For years, Aäron Koch was the guitarist in other people’s bands. Writing intricate riffs and odd time signatures came easily, but the idea of writing a simple song, a verse, a chorus, a melody that could stand on its own, felt out of reach. He tried, failed, discarded early attempts, and pushed himself through the humbling exercise of writing “bad songs” just to learn the craft.
‘For Once’, his debut album, is the unexpected outcome of that struggle. Ironically, the songs that made the record were the very first fully realized songs he ever wrote, intended merely as an exercise, with no expectation that they would amount to anything. And yet, they stayed.
What makes this story even more striking is the way these songs came to life. They began as streams of sounds and phonetic phrases that only resembled English, an instinctive, wordless language. It was only in the final stage that Koch tried to fit real words to those melodies, and to his surprise, each time a recognizable story from his own life emerged. Stories that matched exactly with the emotions he had carried in the music from the beginning. “It felt as if I had invented a little story, only to realize afterwards that nothing about it was invented. I was unconsciously writing obstacles from my life away,” he explains.

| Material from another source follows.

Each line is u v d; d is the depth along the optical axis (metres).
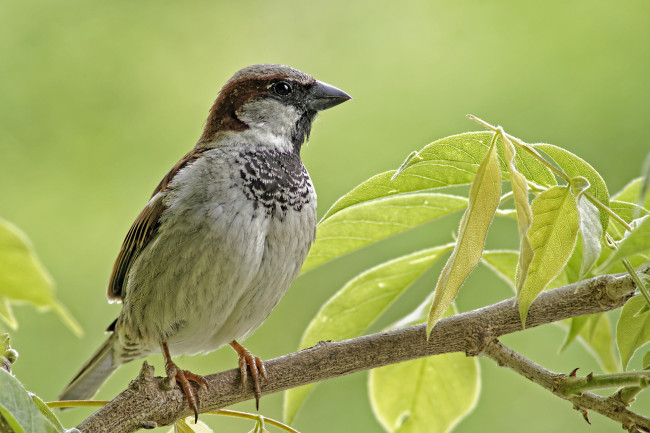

His lyrics remain simple, without any literary pretension. “I’m anything but a poet, so I won’t pretend to be one,” Koch says. “But precisely because they are so simple, they feel real and truthful to me.”
The result is an album that balances melancholy and raw intensity, where vulnerability is never far from strength. Koch’s voice cuts straight through, while the band, with musicians from Calicos, Uma Chine and Tin Fingers, builds a sound that feels both timeless and urgent, echoing The Veils, My Morning Jacket and Strand of Oaks.
That honesty resonated quickly. In 2024, after only a handful of shows, Aäron Koch reached the finals of Humo’s Rock Rally and went on to support Belle & Sebastian at a sold-out Ancienne Belgique. ‘For Once’ shows why: it’s the sound of someone learning to write songs the hard way, and discovering in the process that, almost against his own expectations, he has something truly his own to say.